The Financial Conduct Authority (FCA) won't impose a ban on contingent charging due to technical issues and a fear that it will restrict access to advice, Rory Percival has argued.

Speaking last week at a webinar on defined benefit (DB) transfers, organised by Prudential, the former technical specialist at the FCA, who now runs his own consultancy, believes it is very unlikely that the watchdog introduces an outright ban.

Contingent charging means a client only pays for the advice if they go ahead with a transfer, which the FCA said raises the risk of a conflict of interest.

In the case of pension transfers, the adviser won't get paid unless the pension is transferred, which is likely to mean the client giving up valuable benefits including a lifetime of secure income so it may not be in their best interests.

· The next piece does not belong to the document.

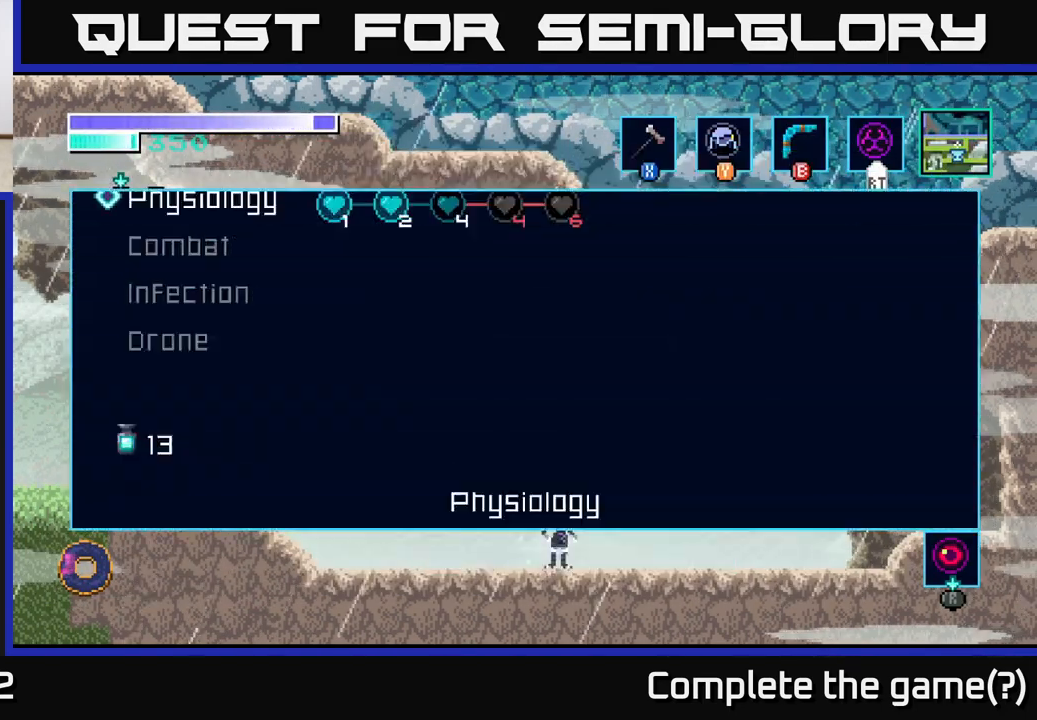
{"buttons": [], "left_stick": "center", "right_stick": "center", "events": []}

The regulator published a consultation in March where it lays out its views on this practice, with several financial advisers supporting a ban.

Mr Percival said: "I don't have any inside information, but I think that the answer [to the question if the FCA is imposing a ban] in no for two reasons."

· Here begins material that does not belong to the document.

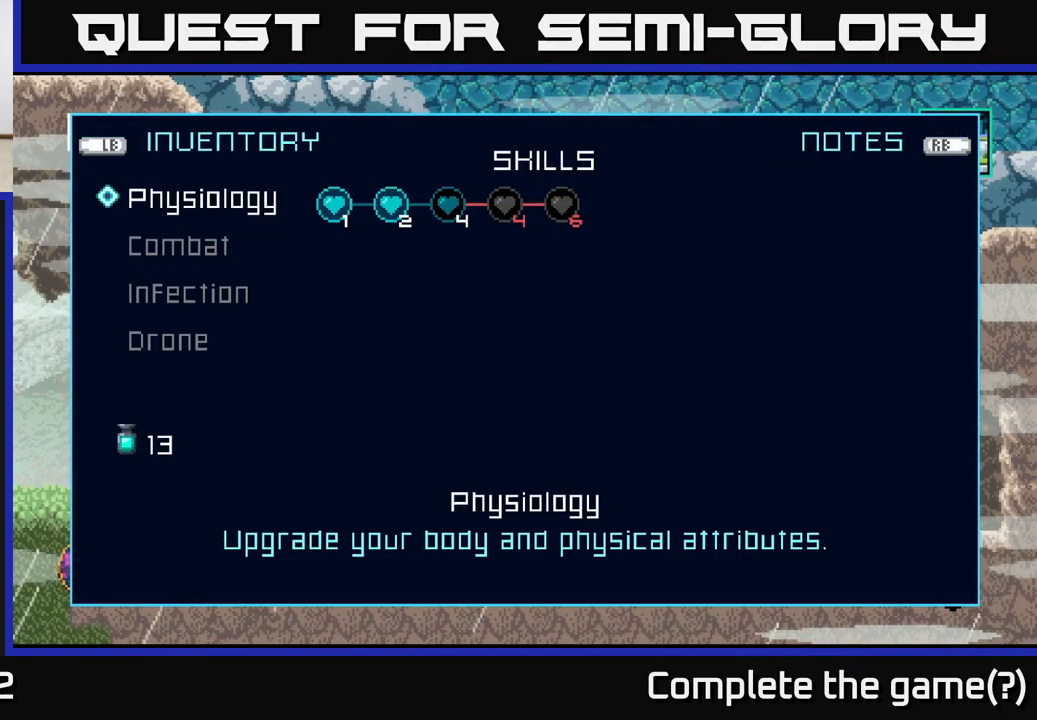
{"buttons": [], "left_stick": "center", "right_stick": "center", "events": []}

Firstly, there are a number of technical issues about having a contingent charging ban, he argued.

He said: "In practice, there are two broad elements to giving advice on a pension transfer – one is if the recommendation is to transfer out or not, and if the answer is yes, to transfer, then which scheme does it go to, what investments to make, and the implementation side.

"It would be difficult for the FCA to mandate non-contingent charging for both of those elements. It would be more likely that they would mandate a non-contingent charging for the initial stay or go.

"The technical problem is that an adviser could say have a non-contingent charge of £500 for the stay or go analysis, but then we will charge some other much higher figure for the transfer advice on the implementation side.

"So, you haven't really mitigated the bias if you do that."

Mr Percival noted that the regulator itself recognised this challenge in its consultation paper.

The second reason for not introducing a ban is access to advice.

"The regulator is obviously very concerned about access to advice," which is mentioned several times in the Financial Advice Market Review (FAMR) consultation paper, he said.

He added: "There is a very fine line between bringing in regulations that are going to protect consumers, but also making sure that the market still operates and people can get access to advice.

"I think it [the regulator] won't ban contingent charging because there is a proportion of people, often at the lower end of the wealth scale, who simply can't afford a proper non-contingent fee."

Mr Percival revealed a lot of advice firms he is in contact with charge a fee of £2,000 to £3,000.

He said: "There are some clients that simply don't have that money, and therefore there is a restriction on access to advice, and I think that is the main reason why the regulator won't do an outright ban.

"I think there is a valid argument for contingent charging for those clients. I think non-contingent charging should be the norm, but there are some of those exceptions."

Mr Percival believes that the regulator's solution will be to introduce some kind of rules which will make "contingent charging much more onerous for firms, and non-contingent charging a more straightforward and appealing option."